Globe Education Exchange Program
UC Davis' exchange program with Globe Education at Shakespeare's Globe gives our faculty and students access to extensive educational resources dedicated to the experience and international understanding of Shakespeare in performance. UC Davis is the only university on the West Coast that has a formal relationship with Globe Education.
Reconstructed in 1997, Shakespeare's Globe is a replica of the 1599 open-air playhouse in London where Shakespeare worked and for which he wrote many of his greatest plays. The theatre has developed a robust educational program, Globe Education, that serves as an international resource for performance and education, extending beyond theatre studies and Renaissance England to a broader look at science, medicine and sociology in the same era across the world.

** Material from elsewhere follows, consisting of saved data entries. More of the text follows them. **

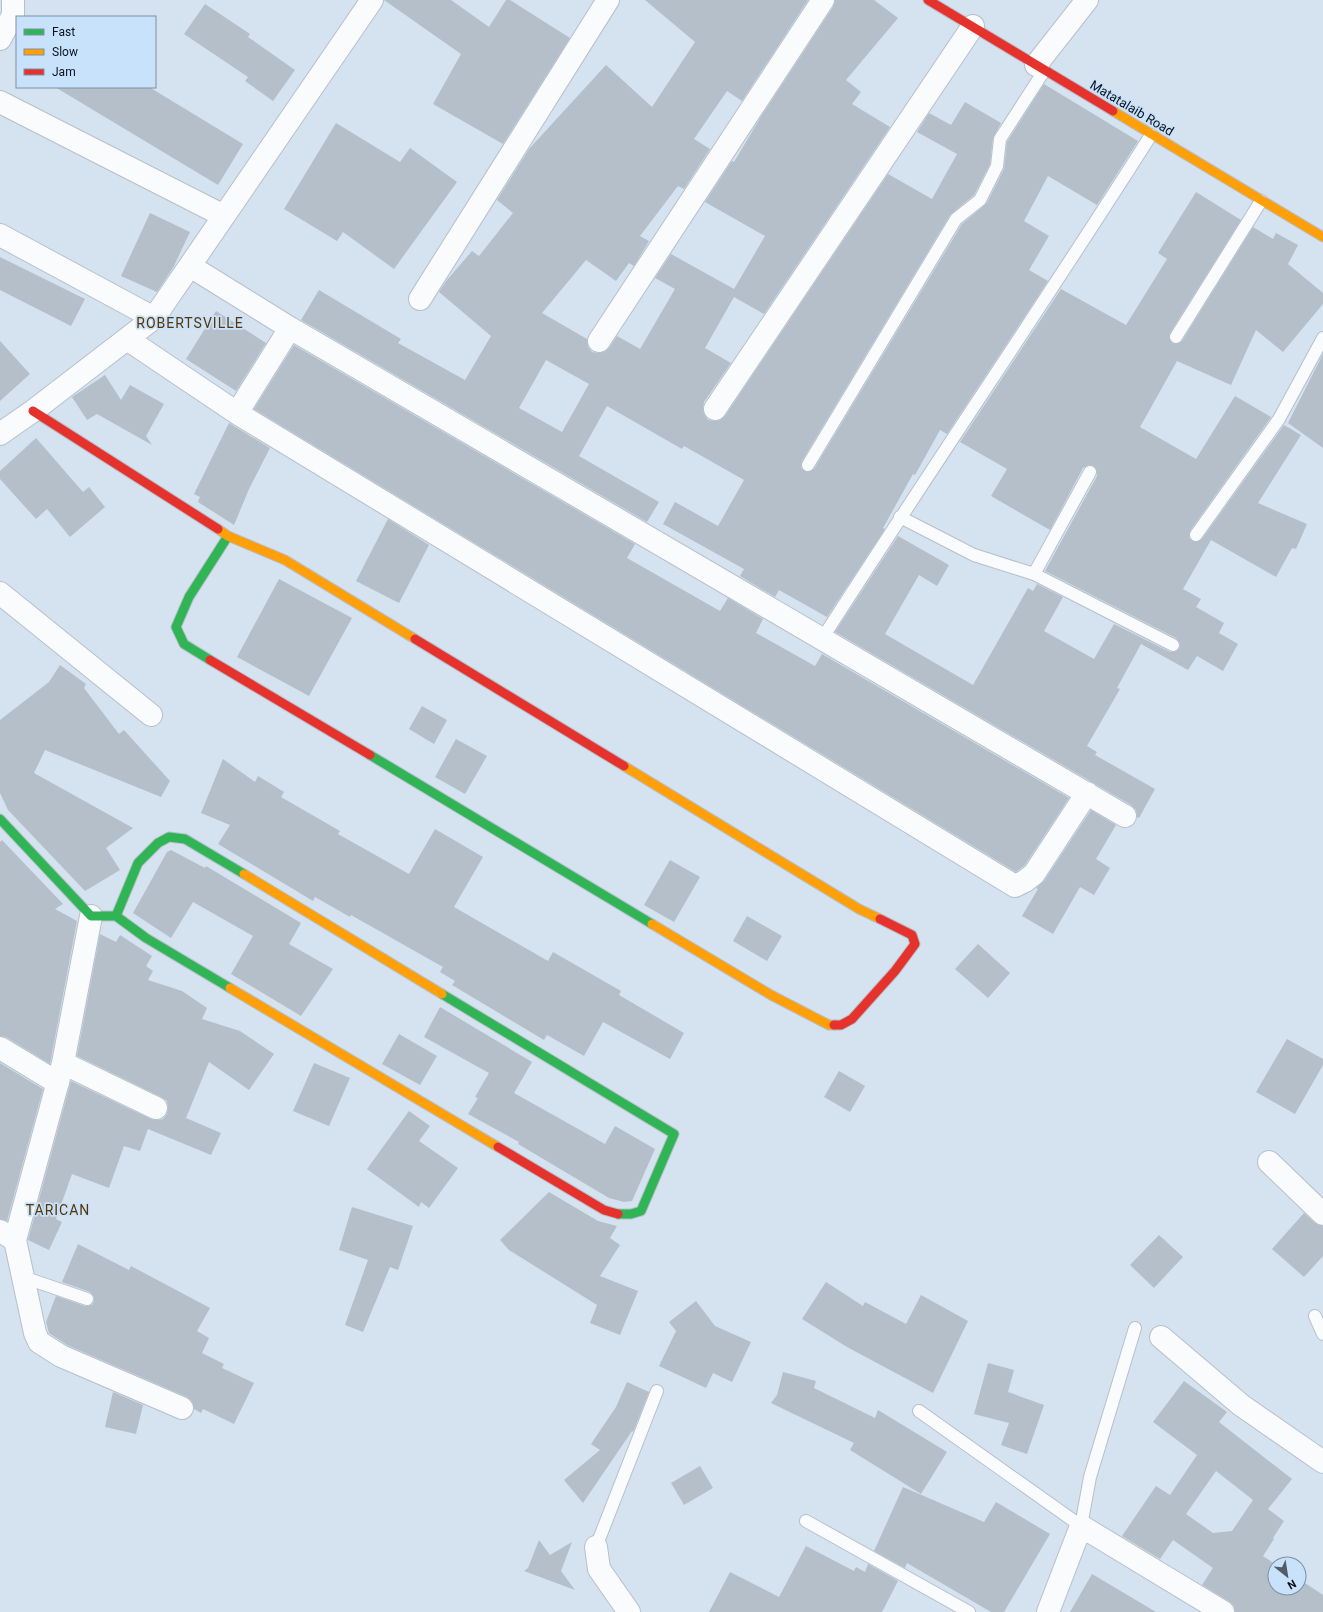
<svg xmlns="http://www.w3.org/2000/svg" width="1323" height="1612" font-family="Roboto,sans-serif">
  <rect width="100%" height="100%" fill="#d5e2f0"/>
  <path fill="#b5bfca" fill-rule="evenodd" d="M 384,0 L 451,0 L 489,27 L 506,0 L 510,0 L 570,38 L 503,144 L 433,104 L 461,54 Z
    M 645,0 L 808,0 L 742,101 L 727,91 L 694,139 L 710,149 L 684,189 L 678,186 L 640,236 L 649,241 L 634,266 L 629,263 L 616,281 L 586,260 L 542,313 L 587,339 L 588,347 L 592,352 L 598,353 L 604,352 L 609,348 L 617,336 L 640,349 L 675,289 L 655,278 L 671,254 L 734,289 L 765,236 L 705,202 L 732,161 L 734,162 L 762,115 L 833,7 L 835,0 L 874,0 L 898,18 L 846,80 L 861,92 L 852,104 L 890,127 L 764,314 L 734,297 L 705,348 L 731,363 L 704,402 L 703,409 L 704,414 L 708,420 L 715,421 L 720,420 L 725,416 L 888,174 L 932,199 L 957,154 L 917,132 L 929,113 L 951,125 L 965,102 L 1001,123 L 993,138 L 990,164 L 974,195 L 950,215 L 802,461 L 801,468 L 807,472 L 814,469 L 962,224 L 987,203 L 1004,169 L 1007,142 L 1044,84 L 1138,141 L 1097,205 L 1048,176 L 1024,221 L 1049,236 L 1029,270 L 1048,281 L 947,434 L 940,430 L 915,475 L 913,474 L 883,528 L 885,529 L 827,617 L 779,590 L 775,597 L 740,576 L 744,569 L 663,524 L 675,502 L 718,526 L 744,480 L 684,446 L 682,449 L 607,406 L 579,456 L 659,502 L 647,522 L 301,320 L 319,290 L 401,339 L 398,343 L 465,380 L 491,336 L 439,292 L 447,280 L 472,251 L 479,256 L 513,213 L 497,200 L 529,149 L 606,65 L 652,107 L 695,42 ZM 546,360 L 589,384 L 562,432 L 519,408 Z
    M 205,4 L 250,34 L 248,37 L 295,70 L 273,101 L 245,81 L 248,77 L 184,34 Z
    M 55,87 L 149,87 L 243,144 L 218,185 Z
    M 336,123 L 400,162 L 410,148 L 457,182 L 394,269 L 343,232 L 337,241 L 284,209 Z
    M 1196,192 L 1241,220 L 1170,333 L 1169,337 L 1172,343 L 1176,344 L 1182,341 L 1253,227 L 1273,239 L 1276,233 L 1298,245 L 1288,264 L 1323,293 L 1323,304 L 1283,352 L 1256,330 L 1231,385 L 1177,361 L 1140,427 L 1196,459 L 1235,396 L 1271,417 L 1190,531 L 1189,538 L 1196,542 L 1202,539 L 1284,425 L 1301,435 L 1258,503 L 1307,524 L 1296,549 L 1292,548 L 1276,577 L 1211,540 L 1183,589 L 1201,599 L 1196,607 L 1224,623 L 1219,633 L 1238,644 L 1223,671 L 1197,656 L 1188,670 L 1141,644 L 1117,688 L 1120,689 L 1087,746 L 1097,752 L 1095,755 L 1155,789 L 1139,818 L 1137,817 L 1136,810 L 1131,805 L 835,632 L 898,536 L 949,565 L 937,586 L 919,575 L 885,634 L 973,685 L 1028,588 L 1033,591 L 1037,584 L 1063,597 L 1044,631 L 1094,659 L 1114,624 L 1170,652 L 1174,652 L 1179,649 L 1180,644 L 1176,638 L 1045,571 L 1097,476 L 1097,471 L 1094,466 L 1089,465 L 1083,468 L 1050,530 L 991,496 L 1007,469 L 960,442 L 1061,289 L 1126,325 L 1167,259 L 1158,253 Z
    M 150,213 L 190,232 L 174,266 L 157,292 L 121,276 Z
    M 0,257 L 85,299 L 71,326 L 0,290 Z
    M 216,311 L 266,343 L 236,391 L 186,359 Z
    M 0,341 L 30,374 L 0,401 Z
    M 294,345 L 635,544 L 627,558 L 720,611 L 728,598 L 763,619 L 756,633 L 815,666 L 822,654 L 1069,798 L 1025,865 L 1016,872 L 254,409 Z
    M 1323,354 L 1323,448 L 1288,423 Z
    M 105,375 L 121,400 L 130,385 L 164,404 L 146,436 L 152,445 L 97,414 L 87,420 L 72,397 Z
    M 229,423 L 270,448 L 249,489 L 234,525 L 198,502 L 200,497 L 194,494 Z
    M 36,438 L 83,492 L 89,487 L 105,507 L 70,537 L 47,509 L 36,519 L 0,479 L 0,471 Z
    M 388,519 L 429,545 L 399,603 L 356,581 Z
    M 279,579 L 352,618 L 309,696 L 237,657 Z
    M 60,665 L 86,684 L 84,688 L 119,734 L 124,730 L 170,781 L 161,797 L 45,750 L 34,773 L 133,828 L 106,848 L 120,870 L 85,891 L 8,810 L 0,793 L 0,720 L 49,682 Z
    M 422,706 L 447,720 L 434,744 L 409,729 Z
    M 456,739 L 487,756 L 465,794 L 435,777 Z
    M 223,759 L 255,782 L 258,776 L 284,792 L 281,797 L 340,831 L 338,834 L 409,874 L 435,829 L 483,857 L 454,907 L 548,961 L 553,952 L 621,991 L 619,995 L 684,1033 L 670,1059 L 603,1022 L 584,1056 L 547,1035 L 544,1040 L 452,985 L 455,981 L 440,972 L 443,967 L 351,915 L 350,917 L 315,897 L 313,901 L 218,844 L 230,825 L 201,813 Z
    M 1091,810 L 1116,825 L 1096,859 L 1110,868 L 1094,895 L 1080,887 L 1053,934 L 1022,916 L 1038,889 L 1036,888 L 1044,881 Z
    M 2,840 L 63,904 L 55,909 L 77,921 L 50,1064 L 6,1037 L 0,1036 L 0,842 Z
    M 171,850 L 205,868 L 206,866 L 301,923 L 289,944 L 333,969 L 301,1016 L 231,974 L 253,936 L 193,902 L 171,938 L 133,913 L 167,852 Z
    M 670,860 L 700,877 L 674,922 L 644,905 Z
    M 747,916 L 782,936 L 767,961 L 733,941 Z
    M 100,934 L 116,942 L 120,935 L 152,956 L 146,966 L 153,971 L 148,980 L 182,991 L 207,1008 L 202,1019 L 240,1031 L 274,1054 L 249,1090 L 209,1062 L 186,1118 L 221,1133 L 211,1155 L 148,1129 L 140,1151 L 124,1146 L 109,1188 L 72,1174 L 56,1219 L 62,1222 L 49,1250 L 28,1240 L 71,1081 L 151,1119 L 157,1120 L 163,1119 L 167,1114 L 168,1107 L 167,1101 L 161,1097 L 77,1056 Z
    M 978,944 L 1010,973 L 988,998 L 955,969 Z
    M 440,1007 L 532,1062 L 514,1093 L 605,1144 L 615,1126 L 655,1149 L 632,1201 L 624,1202 L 609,1198 L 518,1144 L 519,1142 L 468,1114 L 478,1098 L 475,1097 L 489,1073 L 424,1037 Z
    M 399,1034 L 437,1056 L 420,1085 L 382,1064 Z
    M 1287,1039 L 1323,1059 L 1323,1065 L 1295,1114 L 1256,1092 Z
    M 0,1063 L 43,1089 L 7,1221 L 0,1219 Z
    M 314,1063 L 350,1078 L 329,1126 L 293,1111 Z
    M 839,1071 L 865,1086 L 850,1112 L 824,1097 Z
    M 409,1111 L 430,1126 L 419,1141 L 458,1168 L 429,1208 L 421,1202 L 419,1207 L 367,1169 Z
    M 549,1192 L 598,1221 L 617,1226 L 610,1238 L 620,1245 L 600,1276 L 638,1291 L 620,1335 L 590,1323 L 597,1305 L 509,1250 L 500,1240 Z
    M 352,1207 L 413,1226 L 398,1270 L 390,1267 L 363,1332 L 345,1325 L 368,1260 L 339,1250 Z
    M 1304,1213 L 1315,1223 L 1323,1226 L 1323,1256 L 1304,1277 L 1272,1249 Z
    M 1159,1235 L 1183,1257 L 1154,1288 L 1130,1265 Z
    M 78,1244 L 129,1270 L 131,1266 L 210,1308 L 197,1331 L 209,1338 L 202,1353 L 224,1364 L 222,1368 L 254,1383 L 234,1424 L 203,1409 L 201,1413 L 194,1409 L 192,1401 L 187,1397 L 67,1345 L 49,1333 L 46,1322 L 56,1296 L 85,1306 L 92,1305 L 94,1301 L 94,1297 L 90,1292 L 62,1282 Z
    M 826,1282 L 863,1306 L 865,1302 L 906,1324 L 921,1295 L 968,1321 L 933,1393 L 847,1347 L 802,1319 Z
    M 696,1301 L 715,1326 L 751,1342 L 732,1382 L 713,1373 L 706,1388 L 659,1366 L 676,1331 L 669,1322 Z
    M 988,1363 L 1014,1370 L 1008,1392 L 1044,1405 L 1027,1454 L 1001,1445 L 1009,1423 L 974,1414 Z
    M 783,1372 L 816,1381 L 814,1388 L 875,1418 L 878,1410 L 947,1452 L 921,1494 L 850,1450 L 854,1443 L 771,1403 L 777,1395 Z
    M 1184,1381 L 1227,1412 L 1219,1422 L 1292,1479 L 1268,1509 L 1284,1521 L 1273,1538 L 1274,1539 L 1263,1556 L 1275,1564 L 1275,1588 L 1299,1588 L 1299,1579 L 1323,1595 L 1323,1612 L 1235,1612 L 1234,1606 L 1230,1602 L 1202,1585 L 1213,1568 L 1173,1540 L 1160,1559 L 1122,1536 L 1156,1486 L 1170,1495 L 1197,1455 L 1153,1422 ZM 1216,1471 L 1253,1500 L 1232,1531 L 1213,1533 L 1186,1514 Z
    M 627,1382 L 649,1392 L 633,1432 L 632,1431 L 583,1503 L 564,1480 L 600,1450 L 591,1444 L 616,1407 Z
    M 113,1392 L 143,1405 L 136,1434 L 105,1427 Z
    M 700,1466 L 713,1488 L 684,1505 L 671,1483 Z
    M 903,1487 L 984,1522 L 996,1502 L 1050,1534 L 1004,1612 L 991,1612 L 907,1563 L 905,1568 L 874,1551 Z
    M 539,1540 L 550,1555 L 572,1542 L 561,1571 L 575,1590 L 524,1571 L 528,1568 Z
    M 806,1546 L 854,1571 L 856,1567 L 865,1572 L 868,1564 L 898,1581 L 882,1612 L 709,1612 L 730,1572 L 779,1597 Z
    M 1092,1574 L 1156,1612 L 1070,1612 Z"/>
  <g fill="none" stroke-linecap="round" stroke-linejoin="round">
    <g stroke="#b6c0cb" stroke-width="14">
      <path id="lane" d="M 1176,337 L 1261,201
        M 808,465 L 956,219 L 980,200 L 997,166 L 1000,139 L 1044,71
        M 900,517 L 974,555 L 1034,574 L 1173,645
        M 1196,535 L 1279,419 L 1323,338
        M 1034,574 L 1090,472
        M 822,639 C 930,470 1044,304 1151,135
        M 23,1277 L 87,1299
        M 1315,1316 L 1323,1334
        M 919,1411 L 1081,1526 L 1090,1477 L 1135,1328
        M 806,1521 L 969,1612
        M 596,1547 L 657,1391"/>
    </g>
    <g stroke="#b6c0cb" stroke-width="24">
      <path id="street" d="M 0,39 L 13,15 L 13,0
        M 1036,65 L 1087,0
        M 0,102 L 224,216
        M 0,235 L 154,318
        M 190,266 L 290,328 L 1125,816
        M 420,299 L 608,0
        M 127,339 L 237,413 L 1015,886 L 1025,881 L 1034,874 L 1087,793
        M 599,341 L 823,0
        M 715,409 L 973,26
        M 237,413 L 290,328
        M 0,434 L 33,411 L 154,318 L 372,0
        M 0,593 L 151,715
        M 0,1048 L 58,1083
        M 63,1063 L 156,1108
        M 1269,1162 L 1323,1214
        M 0,1231 L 15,1240 L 63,1063 L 91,916
        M 15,1240 L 35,1333 L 39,1342 L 61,1356 L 182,1408
        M 1161,1337 L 1241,1405 L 1323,1462
        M 596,1547 L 599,1569 L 629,1612
        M 1048,1612 L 1081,1526 L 1223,1612"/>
    </g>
    <g stroke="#b6c0cb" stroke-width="11">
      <path id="fast" d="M 210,660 L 184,644 L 176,627 L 189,597 L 228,536
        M 370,755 L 652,924
        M 0,819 L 91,916 L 116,916 L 146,938 L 230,988
        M 116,916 L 138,863 L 158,843 L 169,837 L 185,839 L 244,874
        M 442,994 L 674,1134 L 641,1211 L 631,1214 L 618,1214"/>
    </g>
    <g stroke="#b6c0cb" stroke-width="11">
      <path id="slow" d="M 1113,111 L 1323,237
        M 218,529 L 228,536 L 285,560 L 415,639
        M 624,766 L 859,909 L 880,919
        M 244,874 L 442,994
        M 652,924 L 771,995 L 829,1025 L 834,1025
        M 230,988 L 498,1147"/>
    </g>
    <g stroke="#b6c0cb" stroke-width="11">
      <path id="jam" d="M 928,0 L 1113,111
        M 33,411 L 218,529
        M 415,639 L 624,766
        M 210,660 L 370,755
        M 834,1025 L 841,1025 L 852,1019 L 895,971 L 915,944 L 912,935 L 880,919
        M 498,1147 L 604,1210 L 618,1214"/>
    </g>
    <use href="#lane" stroke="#f9fbfd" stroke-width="12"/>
    <use href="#street" stroke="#f9fbfd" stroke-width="22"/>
    <use href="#fast" stroke="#30b455" stroke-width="9"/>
    <use href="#slow" stroke="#ff9f0a" stroke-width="9"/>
    <use href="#jam" stroke="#e5322d" stroke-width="9"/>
  </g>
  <g text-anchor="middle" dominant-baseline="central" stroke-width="3.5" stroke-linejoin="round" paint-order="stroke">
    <g font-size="13" fill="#0b141d" stroke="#c9e2fc">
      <text transform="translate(1132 108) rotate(31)">Matatalaib Road</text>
    </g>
    <g font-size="14" letter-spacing="1" fill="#593500" stroke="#c9e2fc">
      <text x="190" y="323">ROBERTSVILLE</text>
      <text x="58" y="1210">TARICAN</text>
    </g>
  </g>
  <rect x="16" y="16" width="140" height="72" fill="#c9e2fc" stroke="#7d90a3"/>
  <rect x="24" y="29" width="20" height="6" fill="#30b455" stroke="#7d90a3"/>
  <text x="52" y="36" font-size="12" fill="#0b141d">Fast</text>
  <rect x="24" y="49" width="20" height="6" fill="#ff9f0a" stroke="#7d90a3"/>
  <text x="52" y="56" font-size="12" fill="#0b141d">Slow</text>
  <rect x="24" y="69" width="20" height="6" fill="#e5322d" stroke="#7d90a3"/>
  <text x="52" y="76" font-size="12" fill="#0b141d">Jam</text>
  <g transform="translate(1287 1576) rotate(150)"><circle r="19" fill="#c9e2fc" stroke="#7d90a3"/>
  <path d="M0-3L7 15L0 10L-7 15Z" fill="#525c67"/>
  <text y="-6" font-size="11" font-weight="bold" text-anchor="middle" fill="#0b141d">N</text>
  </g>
</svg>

The exchange program, directed by Theatre and Dance Department Chair Peter Lichtenfels, boosts the focus on Renaissance scholarship at UC Davis and includes graduate student and faculty scholarships for study at Shakespeare's Globe, and visits to UC Davis by Globe Education professionals who will work with undergraduate and graduate students. During the 2006-2007 academic year, five Globe Education practitioners - Giles Block, Dr. Farah Karim-Cooper, Glynn MacDonald, Stewart Pearce and Jenny Tiramani visited the Theatre and Dance Department for intensive one-week workshops. In Extremis, by Howard Brenton, recently completed its world premiere run at the Globe Theatre. The play’s U.S. premiere occurred at UC Davis in 1997 when the playwright was Granada Artist-in-Residence at the Theatre & Dance Department.
The program is also designed to stimulate cross-disciplinary work throughout the campus among faculty and students interested in connections between science, health, politics, sociology, history, astronomy, religion and other disciplines.